Niall Quinn autobiography
Tuesday, 10 September 2002

We played Oxford a few days later.  We won but I got subbed and as I went off the Sunderland crowd cheered.  I couldn’t run, couldn’t do anything rigorous.  My knee was tattered – no power, lots of pain.  The crowd were on my back all the time.

I had another arthroscope on the Monday but nothing showed up.  In desperation, Neil Medcalfe, our new physio, sent me down to Yorkshire to see a Mr Bollen.  He prodded and poked and said he wanted to open my knee there and then.  Why?  I had my retirement forms.  I had a job with an Irish newspaper lined up.  I was resigned to life after football.  But when Mr Bollen said he wanted to get his scalpel busy right then, hope rose irresistibly.  OK, once more.  Open it up.  I’m nothing if not an optimist.
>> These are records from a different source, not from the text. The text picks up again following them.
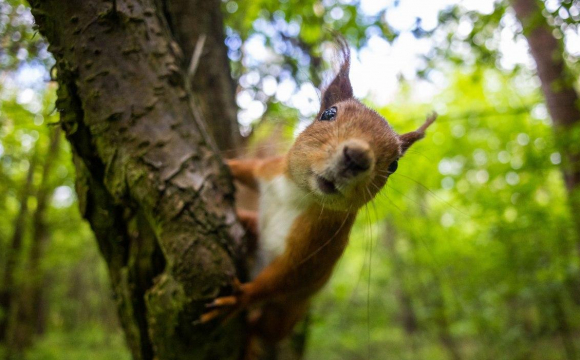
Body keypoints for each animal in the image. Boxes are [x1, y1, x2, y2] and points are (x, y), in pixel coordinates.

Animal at [204, 40, 436, 352]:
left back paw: (252, 335)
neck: (298, 195)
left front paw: (239, 298)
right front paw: (219, 160)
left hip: (286, 313)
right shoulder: (269, 171)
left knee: (267, 329)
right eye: (329, 114)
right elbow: (245, 170)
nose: (357, 157)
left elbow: (285, 278)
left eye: (394, 166)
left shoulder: (319, 246)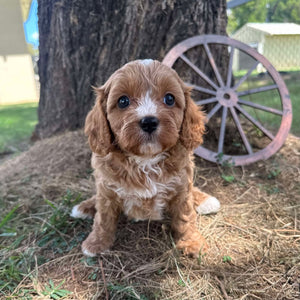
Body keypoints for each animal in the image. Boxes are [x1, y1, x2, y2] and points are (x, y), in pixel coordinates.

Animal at [71, 59, 219, 258]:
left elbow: (185, 216)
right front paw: (96, 243)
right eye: (123, 101)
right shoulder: (106, 189)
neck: (146, 159)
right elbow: (103, 218)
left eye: (169, 99)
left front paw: (192, 242)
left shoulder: (181, 187)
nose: (149, 122)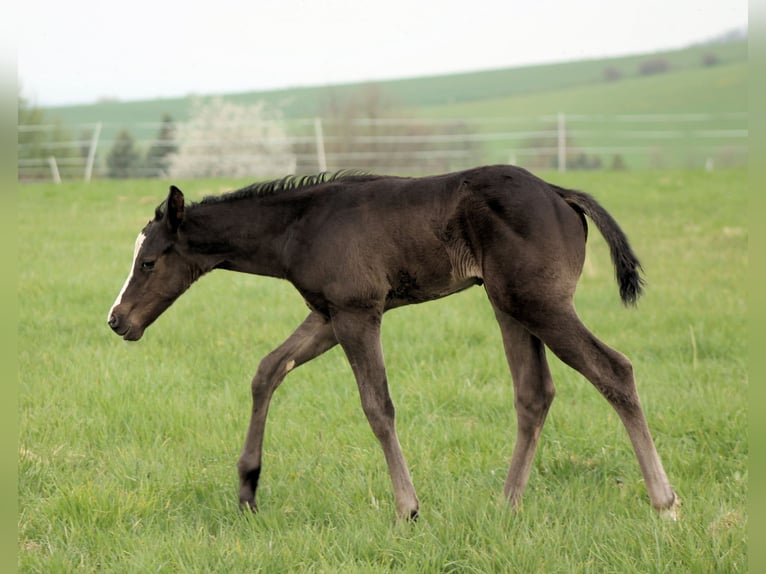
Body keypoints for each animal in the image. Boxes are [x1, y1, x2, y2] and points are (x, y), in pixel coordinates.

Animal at [107, 164, 678, 520]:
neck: (301, 225)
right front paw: (248, 489)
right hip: (509, 306)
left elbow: (377, 406)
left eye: (148, 262)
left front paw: (408, 508)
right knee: (534, 393)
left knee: (613, 370)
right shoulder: (328, 315)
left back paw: (664, 501)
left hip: (540, 305)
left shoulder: (359, 313)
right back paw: (507, 505)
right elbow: (267, 370)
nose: (117, 320)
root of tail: (560, 193)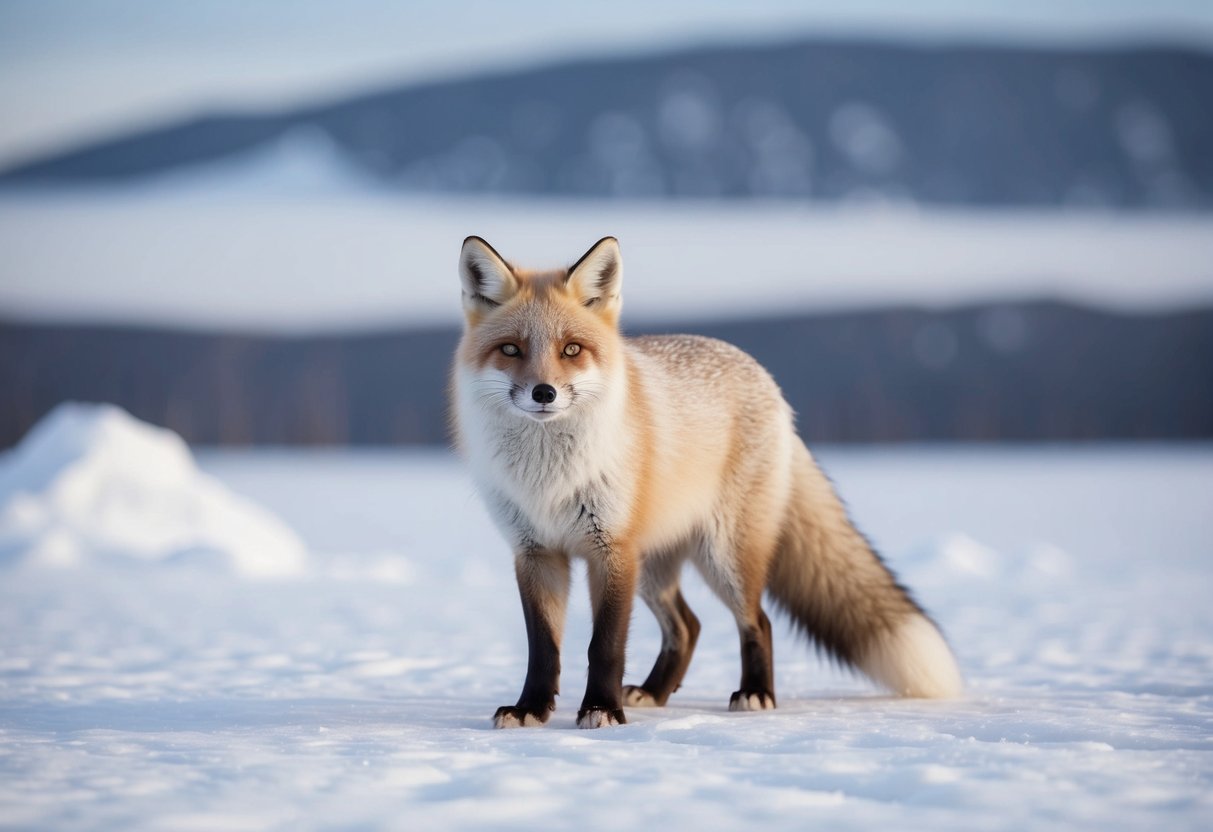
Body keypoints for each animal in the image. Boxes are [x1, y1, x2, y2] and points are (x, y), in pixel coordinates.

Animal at [451, 235, 963, 729]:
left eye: (571, 349)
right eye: (511, 349)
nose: (544, 393)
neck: (549, 479)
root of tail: (767, 381)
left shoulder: (611, 549)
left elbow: (605, 645)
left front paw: (602, 709)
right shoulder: (536, 553)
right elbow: (543, 649)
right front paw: (531, 710)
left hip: (723, 555)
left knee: (757, 620)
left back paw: (755, 694)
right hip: (654, 566)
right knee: (687, 626)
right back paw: (654, 692)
His hunch was right.  I was suffering from something away from the cruciate.  Mr Weeber had gone a great job on that, but unconnected to that, two bones had fused together.  Mr Bollen unstuck them the next day and put me in plaster for four weeks.  When the plaster came off, I stared to run.  Wow!  I’m like a foal.  I’m running!

When it came to my first game back, against Forest at home, the mood towards me had changed.  People had read in the papers that I was fighting my way back and they gave me a decent reception even though I hadn’t played since I was booed off the last time.  Here they were, cheering me on as if it had never happened, or as if one of us had been drunk at the time.  I was only on for the last three or four minutes but I laid on the equaliser and nearly scored.  I was quietly pleased.

A few weeks later we went down to QPR.  I hit the bar three times, had two goals disallowed and got the winner near the end.  I wanted the game to go on for ever.  Bobby Saxton, our coach, said to me afterwards that no centre-forward in Europe had played as well as I had for the team that day.  I don’t know how he knew, but I loved hearing those words.